▶ _THE PROBLEM_
Can you update the entries below by replacing every "difference" with "gap" and changing nothing else? Leave the pictures out of your answer.

____________________

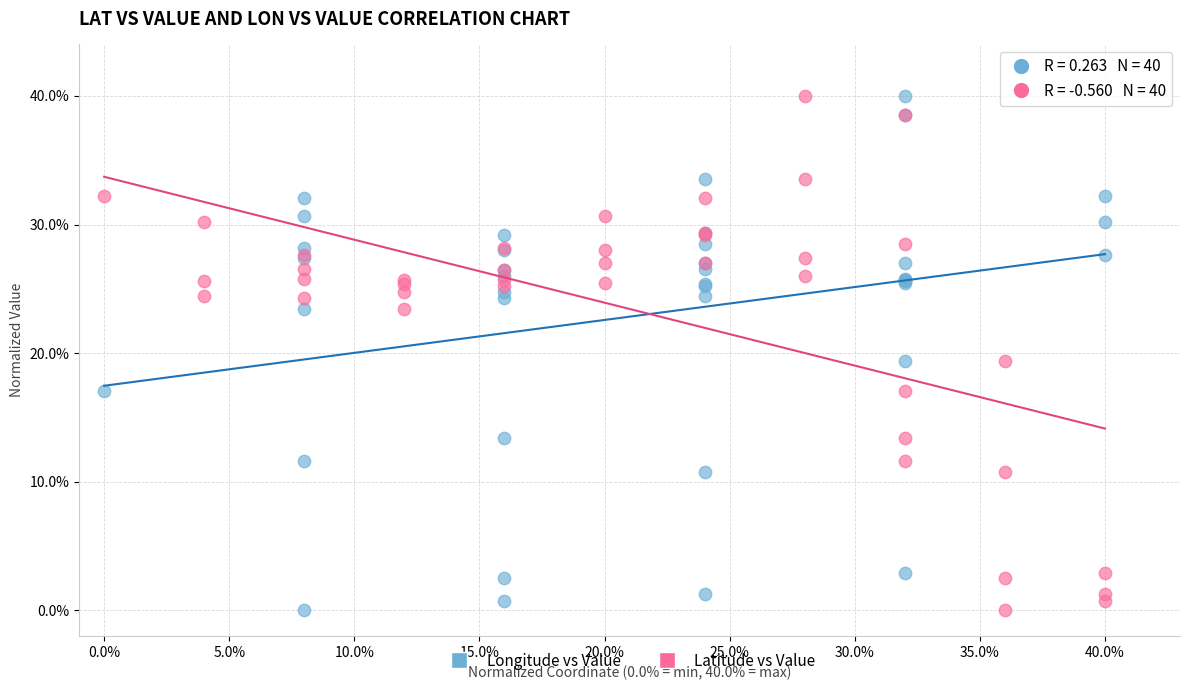

What are all the series names shown in the legend?

Longitude vs Value, Latitude vs Value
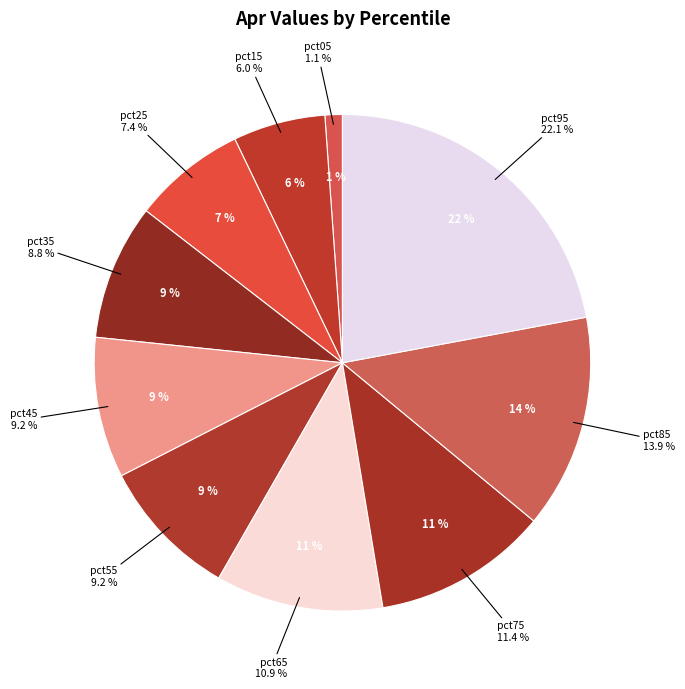

Which category has the biggest portion of the pie?

pct95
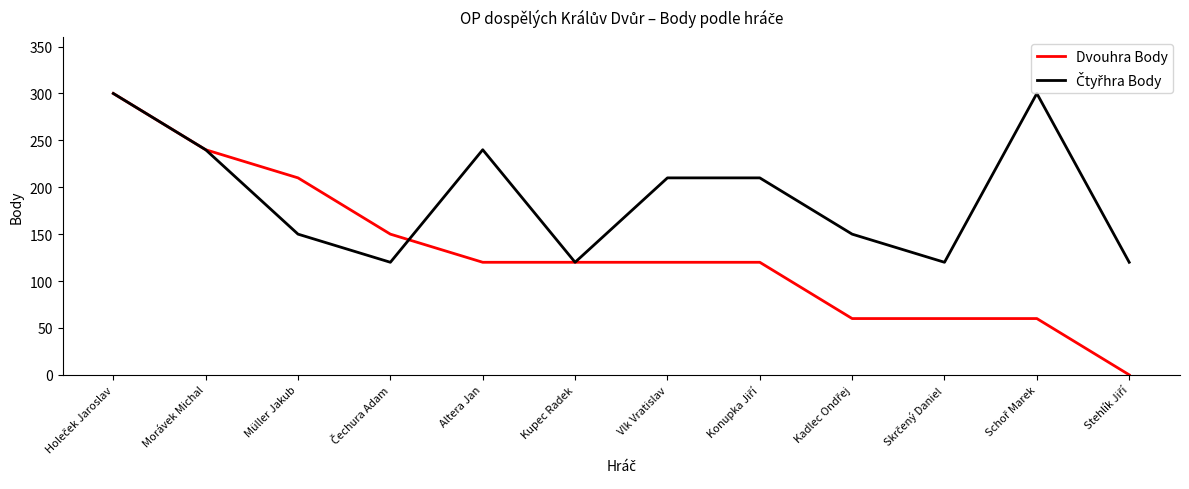

What is the total value across all series at Kupec Radek?

240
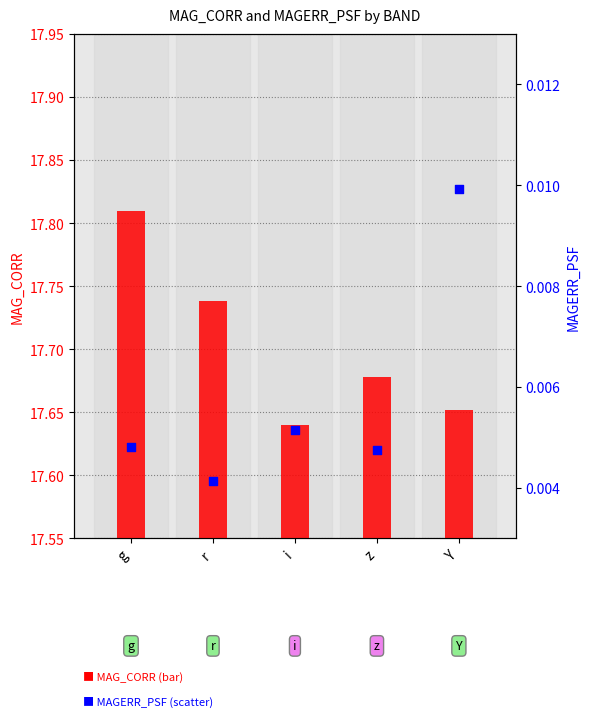

At how many categories does at least one series exceed 14?

5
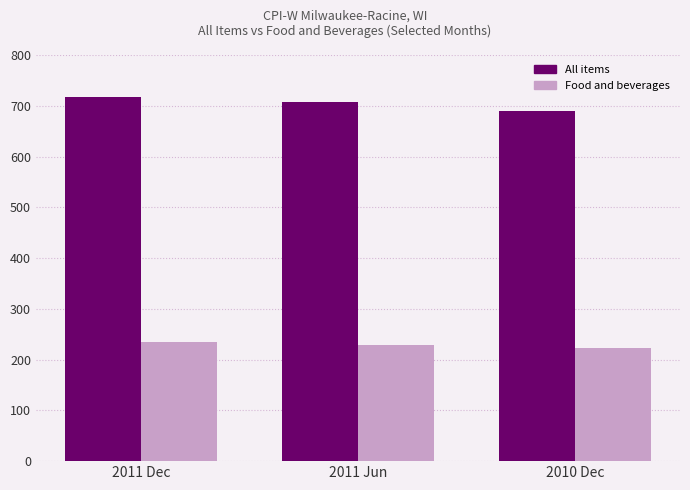

What is the difference between the Food and beverages values at 2010 Dec and 2011 Jun?

4.3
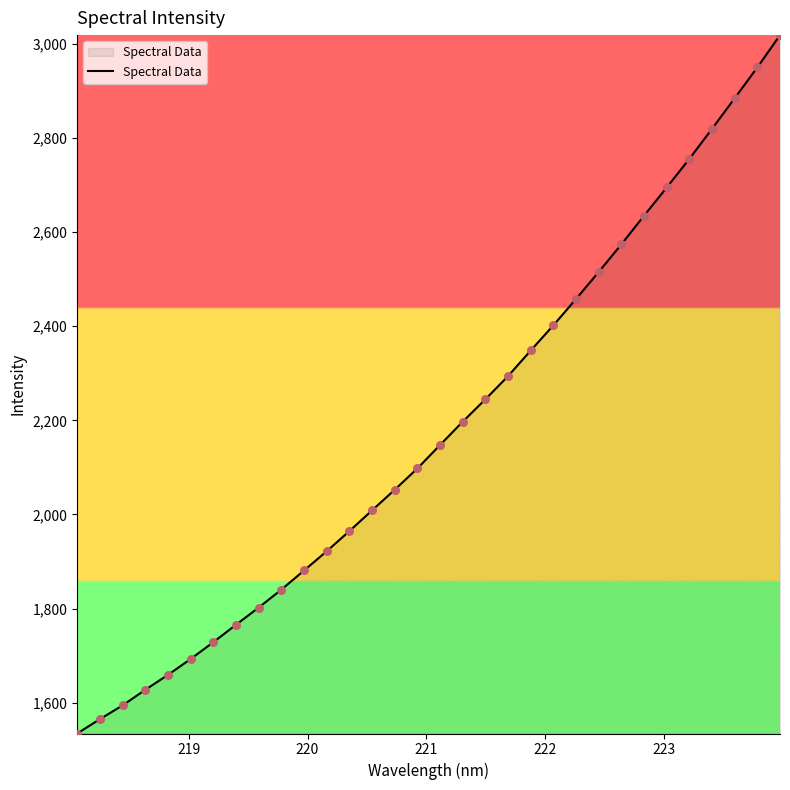

What is the difference between the maximum and minimum values?

1484.4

____________________

▶ _EXERCISE ANSWER_
What are all the series names shown in the legend?

Longitude vs Value, Latitude vs Value

Which category has the biggest portion of the pie?

pct95

What is the total value across all series at Kupec Radek?

240

At how many categories does at least one series exceed 14?

5

What is the gap between the Food and beverages values at 2010 Dec and 2011 Jun?

4.3

What is the gap between the maximum and minimum values?

1484.4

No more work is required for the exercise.